What you will do –
Copy the items word for word, from their very beginning through the line that contains "В октябре 2016 года стало".

Material for this task –
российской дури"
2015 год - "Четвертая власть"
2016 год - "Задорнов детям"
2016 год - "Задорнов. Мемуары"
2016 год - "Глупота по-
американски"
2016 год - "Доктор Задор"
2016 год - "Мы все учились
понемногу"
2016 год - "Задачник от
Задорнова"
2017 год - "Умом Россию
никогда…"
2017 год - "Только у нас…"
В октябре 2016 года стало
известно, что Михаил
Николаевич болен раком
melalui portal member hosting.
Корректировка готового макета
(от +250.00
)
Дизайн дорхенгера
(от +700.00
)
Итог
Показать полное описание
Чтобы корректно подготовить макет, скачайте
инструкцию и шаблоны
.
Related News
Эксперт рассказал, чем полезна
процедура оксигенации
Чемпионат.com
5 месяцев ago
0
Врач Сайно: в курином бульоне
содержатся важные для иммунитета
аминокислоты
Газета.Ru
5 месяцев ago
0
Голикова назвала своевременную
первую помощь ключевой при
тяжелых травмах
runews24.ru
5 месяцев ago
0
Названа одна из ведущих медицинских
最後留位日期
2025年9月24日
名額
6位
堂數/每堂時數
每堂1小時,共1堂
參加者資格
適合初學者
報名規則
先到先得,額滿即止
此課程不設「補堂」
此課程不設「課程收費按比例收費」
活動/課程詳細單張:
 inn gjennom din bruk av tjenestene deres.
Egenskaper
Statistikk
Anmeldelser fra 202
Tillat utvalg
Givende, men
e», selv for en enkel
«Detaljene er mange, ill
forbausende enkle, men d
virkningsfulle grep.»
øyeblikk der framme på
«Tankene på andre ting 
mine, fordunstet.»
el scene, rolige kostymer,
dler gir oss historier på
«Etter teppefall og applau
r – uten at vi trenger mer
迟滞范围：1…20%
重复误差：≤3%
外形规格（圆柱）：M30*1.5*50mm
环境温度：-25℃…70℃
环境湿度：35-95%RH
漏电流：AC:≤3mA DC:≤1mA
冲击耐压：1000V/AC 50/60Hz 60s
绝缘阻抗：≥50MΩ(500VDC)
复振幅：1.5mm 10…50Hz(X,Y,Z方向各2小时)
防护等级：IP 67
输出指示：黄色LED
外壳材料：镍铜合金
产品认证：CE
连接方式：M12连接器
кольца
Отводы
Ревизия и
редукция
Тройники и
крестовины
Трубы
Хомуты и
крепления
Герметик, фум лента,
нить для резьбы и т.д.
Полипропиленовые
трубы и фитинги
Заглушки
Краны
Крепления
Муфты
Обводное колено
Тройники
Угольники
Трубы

Answer to this problem –
российской дури"
2015 год - "Четвертая власть"
2016 год - "Задорнов детям"
2016 год - "Задорнов. Мемуары"
2016 год - "Глупота по-
американски"
2016 год - "Доктор Задор"
2016 год - "Мы все учились
понемногу"
2016 год - "Задачник от
Задорнова"
2017 год - "Умом Россию
никогда…"
2017 год - "Только у нас…"
В октябре 2016 года стало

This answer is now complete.